In 2001, responding to biodefense concerns, the VTEUs conducted a trial that showed that stockpiled smallpox vaccine could be diluted up to five times and retain its potency, which meant that the original 15.4 million doses were actually enough to protect 77 million people from smallpox infection. More recently, when a new strain of H1N1 influenza emerged in 2009, the VTEUs initiated a series of clinical trials to assess the safety of and immune system response to various dosing regimens of candidate vaccines in healthy adults, elderly people and healthy children. The results of these trials were made available within a few months and helped public health officials and policy makers determine the most appropriate dose of vaccine. Earlier this month, the VTEUs launched two clinical trials to evaluate an investigational vaccine against the H7N9 avian influenza virus that emerged in humans in China earlier this year.

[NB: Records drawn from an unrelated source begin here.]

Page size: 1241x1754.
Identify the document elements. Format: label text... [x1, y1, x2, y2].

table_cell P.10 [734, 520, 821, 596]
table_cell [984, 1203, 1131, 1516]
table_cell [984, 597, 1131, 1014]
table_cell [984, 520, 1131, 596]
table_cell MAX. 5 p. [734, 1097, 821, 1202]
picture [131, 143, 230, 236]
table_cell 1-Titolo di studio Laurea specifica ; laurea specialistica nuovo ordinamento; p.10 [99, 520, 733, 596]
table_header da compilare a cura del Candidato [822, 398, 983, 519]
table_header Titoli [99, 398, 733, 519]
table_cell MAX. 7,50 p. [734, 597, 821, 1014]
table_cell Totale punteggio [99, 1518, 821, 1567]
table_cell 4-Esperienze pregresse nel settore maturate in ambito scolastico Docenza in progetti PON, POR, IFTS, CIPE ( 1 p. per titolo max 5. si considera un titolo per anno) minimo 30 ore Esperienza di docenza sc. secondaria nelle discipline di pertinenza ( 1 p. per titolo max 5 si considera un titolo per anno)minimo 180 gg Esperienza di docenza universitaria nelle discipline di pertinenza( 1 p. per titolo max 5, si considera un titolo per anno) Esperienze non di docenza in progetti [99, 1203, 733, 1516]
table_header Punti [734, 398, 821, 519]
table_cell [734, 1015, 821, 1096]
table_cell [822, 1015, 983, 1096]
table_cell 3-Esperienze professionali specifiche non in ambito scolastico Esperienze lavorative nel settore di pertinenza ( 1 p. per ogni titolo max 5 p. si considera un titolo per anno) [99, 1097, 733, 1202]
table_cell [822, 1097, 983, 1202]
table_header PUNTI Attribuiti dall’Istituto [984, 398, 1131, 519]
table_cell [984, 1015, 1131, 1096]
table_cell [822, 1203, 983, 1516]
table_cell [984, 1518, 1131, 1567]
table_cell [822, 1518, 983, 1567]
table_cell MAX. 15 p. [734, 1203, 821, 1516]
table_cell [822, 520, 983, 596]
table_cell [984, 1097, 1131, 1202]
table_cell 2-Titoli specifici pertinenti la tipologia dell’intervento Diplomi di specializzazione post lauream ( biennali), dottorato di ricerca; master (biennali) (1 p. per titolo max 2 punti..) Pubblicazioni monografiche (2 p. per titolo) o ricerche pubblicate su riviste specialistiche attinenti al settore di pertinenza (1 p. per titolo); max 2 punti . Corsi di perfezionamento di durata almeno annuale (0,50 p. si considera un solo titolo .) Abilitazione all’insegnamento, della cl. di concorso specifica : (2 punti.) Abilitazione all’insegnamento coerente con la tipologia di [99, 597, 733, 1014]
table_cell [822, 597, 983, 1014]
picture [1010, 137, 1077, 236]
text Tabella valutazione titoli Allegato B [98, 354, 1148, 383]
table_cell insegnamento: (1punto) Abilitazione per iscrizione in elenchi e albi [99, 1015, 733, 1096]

These are the newly awarded VTEU sites and principal investigators (PIs):

  • Baylor College of Medicine, Houston, Texas; PI: Wendy A. Keitel, MD
  • Cincinnati Children’s Hospital Medical Center, Cincinnati, Ohio; PI: David I. Bernstein, MD, MA
  • Duke Medicine [new to VTEU program], Durham, North Carolina; PI: Emmanuel B. Walter, MD, MPH
  • Emory University, Atlanta, Georgia; PI: Mark J. Mulligan, MD
  • Group Health Research Institute, Seattle, Washington; PI: Lisa A. Jackson, MD, MPH
  • Saint Louis University, St. Louis, Missouri; PI: Robert B. Belshe, MD
  • University of Iowa, Iowa City, Iowa; PI: Patricia L. Winokur, MD
  • University of Maryland, Baltimore, Maryland; PI: Karen L. Kotloff, MD
  • Vanderbilt University, Nashville, Tennessee; PI: Kathryn M. Edwards, MD

National Institute of Allergy and Infectious Diseases

The National Institute of Allergy and Infectious Diseases (NIAID) conducts and supports research—at NIH, throughout the United States, and worldwide—to study the causes of infectious and immune-mediated diseases, and to develop better means of preventing, diagnosing and treating these illnesses. News releases, fact sheets and other NIAID-related materials are available on the NIAID Web site at www.niaid.nih.gov.

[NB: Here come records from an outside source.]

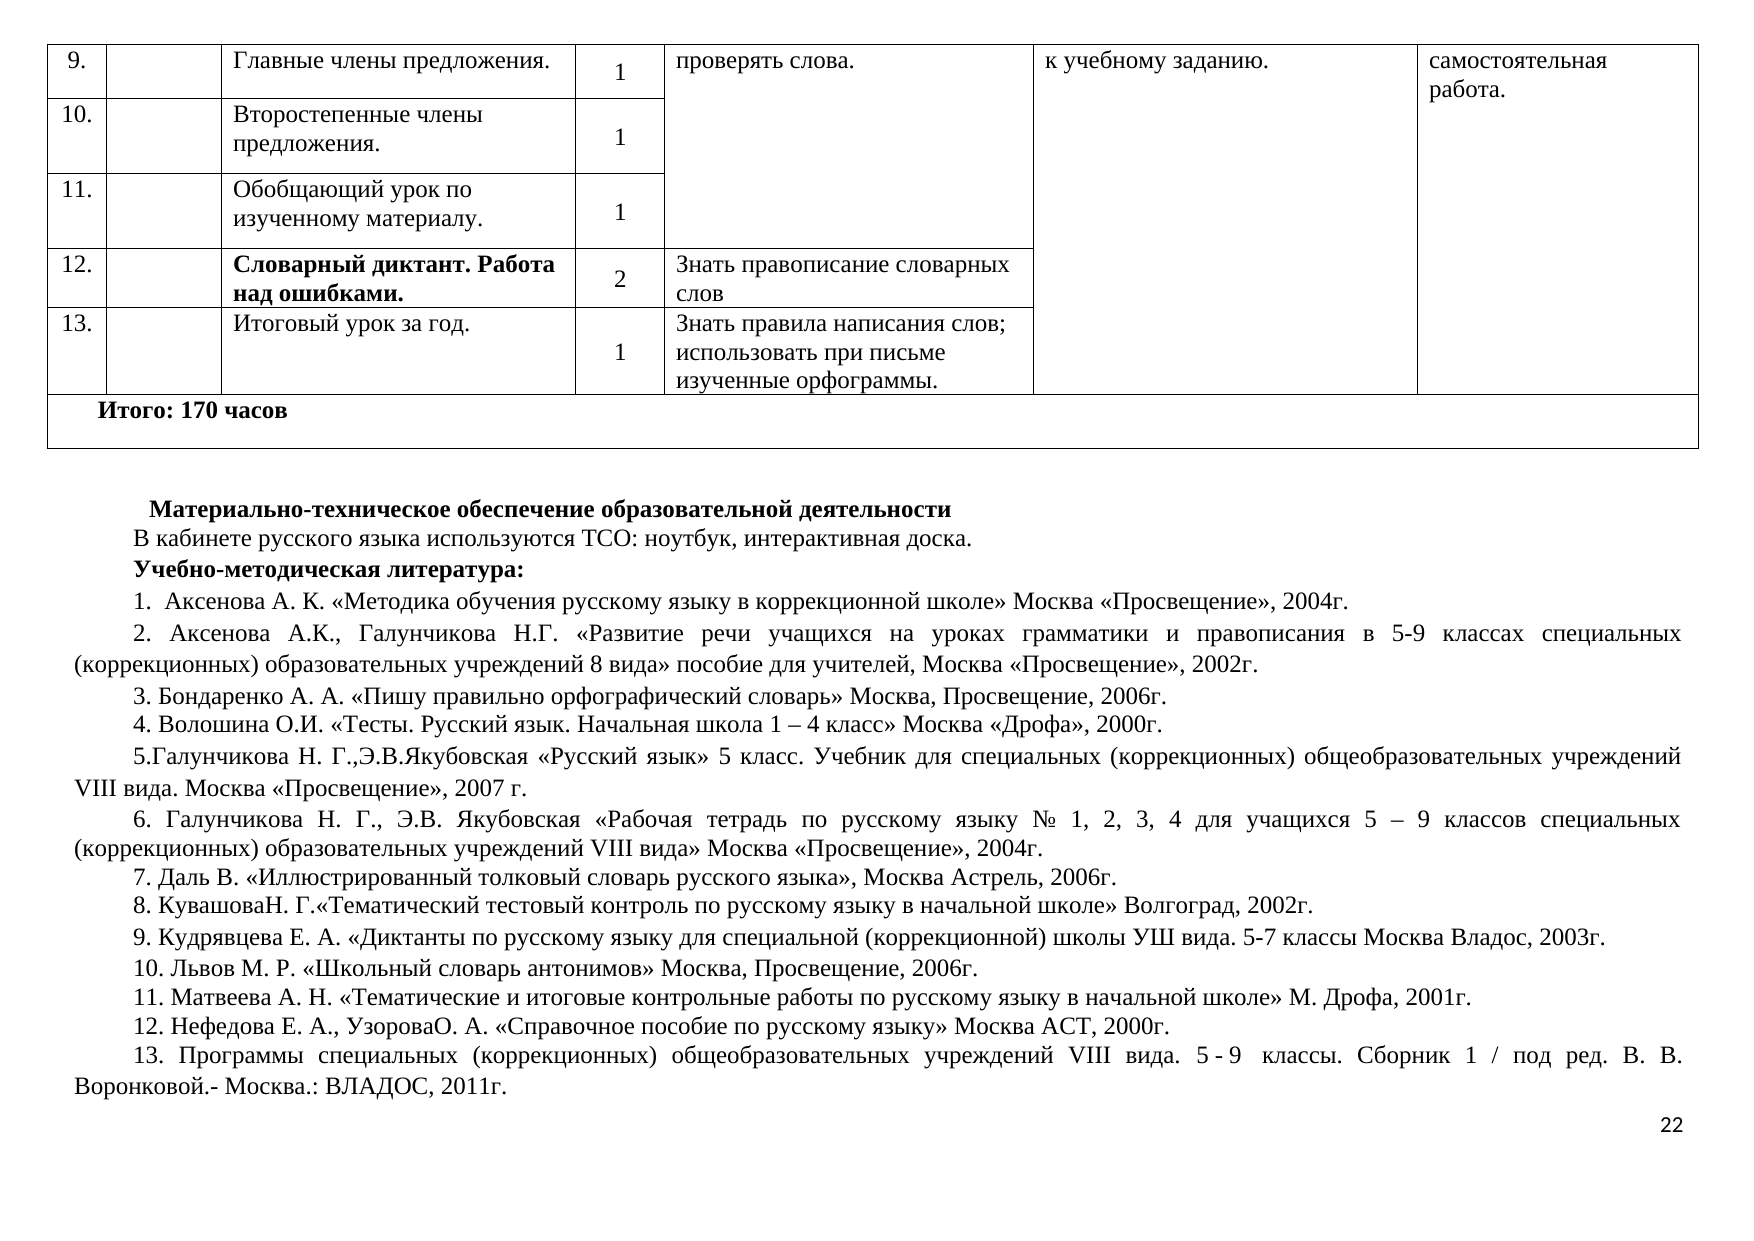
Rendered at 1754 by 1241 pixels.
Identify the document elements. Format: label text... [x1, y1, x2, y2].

table_cell 1 [576, 174, 664, 248]
text 5.Галунчикова Н. Г.,Э.В.Якубовская «Русский язык» 5 класс. Учебник для специальных (коррекционных) общеобразовательных учреждений VIII вида. Москва «Просвещение», 2007 г. [74, 741, 1683, 801]
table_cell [665, 45, 1033, 248]
table_cell Главные члены предложения. [222, 45, 575, 98]
list Материально-техническое обеспечение образовательной деятельности [149, 494, 1683, 523]
list 10. Львов М. Р. «Школьный словарь антонимов» Москва, Просвещение, 2006г. [74, 953, 1683, 982]
table_cell 12. [48, 249, 106, 307]
table_cell [107, 249, 221, 307]
table_cell Словарный диктант. Работа над ошибками. [222, 249, 575, 307]
table_cell [107, 174, 221, 248]
table_cell 9. [48, 45, 106, 98]
table_cell 1 [576, 99, 664, 173]
table_cell Обобщающий урок по изученному материалу. [222, 174, 575, 248]
text 2. Аксенова А.К., Галунчикова Н.Г. «Развитие речи учащихся на уроках грамматики и правописания в 5-9 классах специальных (коррекционных) образовательных учреждений 8 вида» пособие для учителей, Москва «Просвещение», 2002г. [74, 618, 1683, 678]
text В кабинете русского языка используются ТСО: ноутбук, интерактивная доска. [74, 523, 1683, 552]
table_cell [107, 45, 221, 98]
table_cell 1 [576, 308, 664, 394]
table_cell [107, 99, 221, 173]
text 8. КувашоваН. Г.«Тематический тестовый контроль по русскому языку в начальной школе» Волгоград, 2002г. [74, 890, 1683, 919]
table_cell [107, 308, 221, 394]
list 11. Матвеева А. Н. «Тематические и итоговые контрольные работы по русскому языку в начальной школе» М. Дрофа, 2001г. [74, 982, 1683, 1011]
list 3. Бондаренко А. А. «Пишу правильно орфографический словарь» Москва, Просвещение, 2006г. [74, 681, 1683, 709]
table_cell Итоговый урок за год. [222, 308, 575, 394]
text 1. Аксенова А. К. «Методика обучения русскому языку в коррекционной школе» Москва «Просвещение», 2004г. [74, 586, 1683, 615]
text 13. Программы специальных (коррекционных) общеобразовательных учреждений VIII вида. 5-9 классы. Сборник 1 / под ред. В. В. Воронковой.- Москва.: ВЛАДОС, 2011г. [74, 1040, 1683, 1100]
list 6. Галунчикова Н. Г., Э.В. Якубовская «Рабочая тетрадь по русскому языку № 1, 2, 3, 4 для учащихся 5 – 9 классов специальных (коррекционных) образовательных учреждений VIII вида» Москва «Просвещение», 2004г. [74, 804, 1683, 862]
table_cell 13. [48, 308, 106, 394]
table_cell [1418, 45, 1698, 394]
table_cell Второстепенные члены предложения. [222, 99, 575, 173]
table_cell 2 [576, 249, 664, 307]
table_cell 11. [48, 174, 106, 248]
table_cell Знать правила написания слов; использовать при письме изученные орфограммы. [665, 308, 1033, 394]
text 4. Волошина О.И. «Тесты. Русский язык. Начальная школа 1 – 4 класс» Москва «Дрофа», 2000г. [74, 709, 1683, 738]
list 7. Даль В. «Иллюстрированный толковый словарь русского языка», Москва Астрель, 2006г. [74, 862, 1683, 890]
list 12. Нефедова Е. А., УзороваО. А. «Справочное пособие по русскому языку» Москва АСТ, 2000г. [74, 1011, 1683, 1040]
text Учебно-методическая литература: [74, 554, 1683, 583]
table_cell 10. [48, 99, 106, 173]
table_cell 1 [576, 45, 664, 98]
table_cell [1034, 45, 1417, 394]
table_cell Знать правописание словарных слов [665, 249, 1033, 307]
text 9. Кудрявцева Е. А. «Диктанты по русскому языку для специальной (коррекционной) школы УШ вида. 5-7 классы Москва Владос, 2003г. [74, 922, 1683, 951]
table_cell Итого: 170 часов [48, 395, 1698, 448]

National Institutes of Health

The National Institutes of Health (NIH), the nation's medical research agency, includes 27 Institutes and Centers and is a component of the U.S. Department of Health and Human Services. NIH is the primary federal agency conducting and supporting basic, clinical, and translational medical research, and is investigating the causes, treatments, and cures for both common and rare diseases.